第3章 "くるくる"は負けず嫌い

かちまけ

 "くるくる"は常に他者を見ていた。どうにか個性を出したいと考えていた。もっともそんなことを考えている者はほかにいなかった。彼女が目立とうとするだけで、その条件は満足された。

 彼女は不満を高めつつあった。比較は常に、出会いがしらに一対一で行われる。彼女が勝ち、相手は負ける。淡々とした構図である。あっけないのである。

「なにかこう……圧倒的に勝った気分になってみたいわね」

「僕は?」

「駄目よ。あんた物足りないもの」

 この時代としては驚くべきことだが、彼女には決まったパートナーがいた。彼は"よわのろ"と言い、体の回転は遅いが頭の回転はもっと遅かった。つまるところ、負け役を用意していたのである。誰にも会わなかった場合の鬱憤は、彼に向けることでいくらか発散できた。それでも残るイライラは、彼を狩りに追い出すことで発散した。"よわのろ"も、二頭分の食料を確保できるだけの力はあったのだ。もっともあまりに不器用だったため、調理は"くるくる"の担当であった。

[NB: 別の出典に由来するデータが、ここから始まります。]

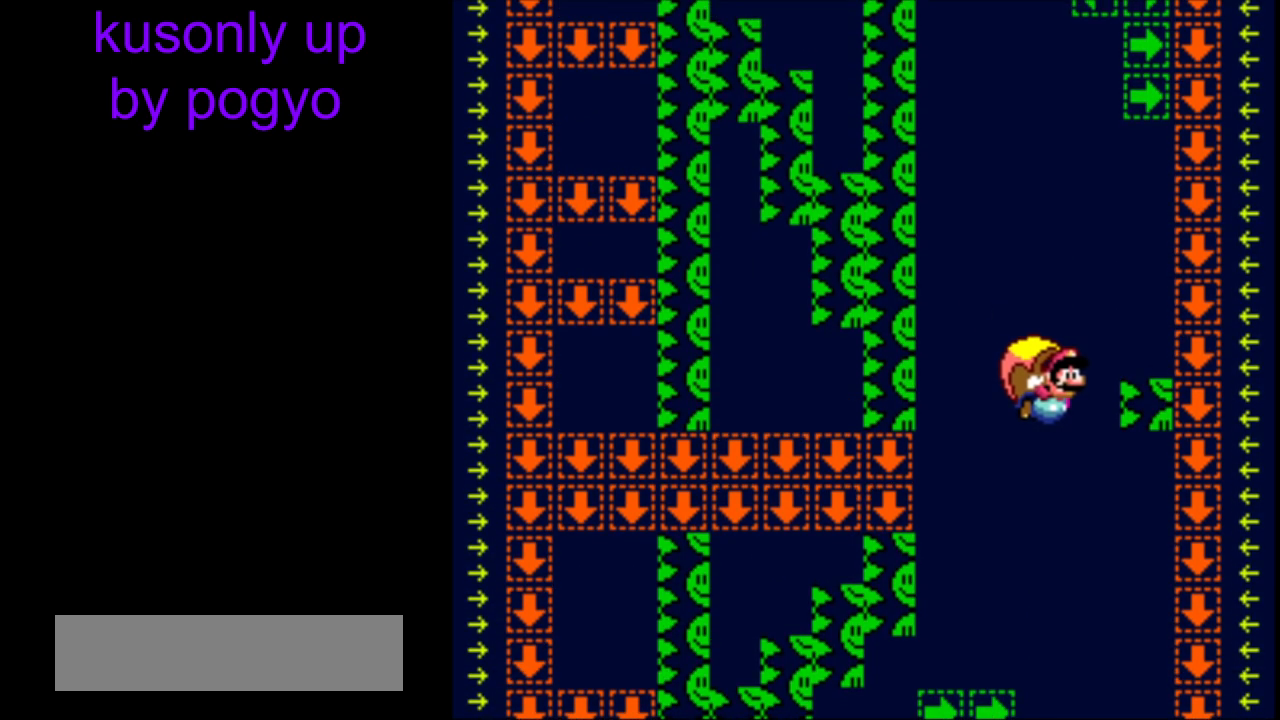
{"buttons": ["B", "Y", "DPAD_LEFT"], "events": [[200, "DPAD_LEFT", "down"], [450, "B", "down"]]}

 "くるくる"はことあるごとに"よわのろ"を虐げたが、出来レースにはいい加減飽き飽きだった。

「もう一頭捕まえて来ようかしら」

「僕は?」

「あんたも残るの。そしたらもっとたくさん勝てるじゃない……そうだわ!」

「?」

「わからないの?」

「わからない」

「ありったけ集めるのよ! そしたらその中でも私が勝ってるってことがすごくわかりやすいわ!」

「僕は?」

「あんたも負けてるの」

「?」

「……わからないの?」

「わからない」

 あまりに頼りないパートナーの返答をもって、彼女は確信した。もっとすごいやつを連れてこないと意味がないわ。勝ったと実感できるまで何頭でも集めてやる。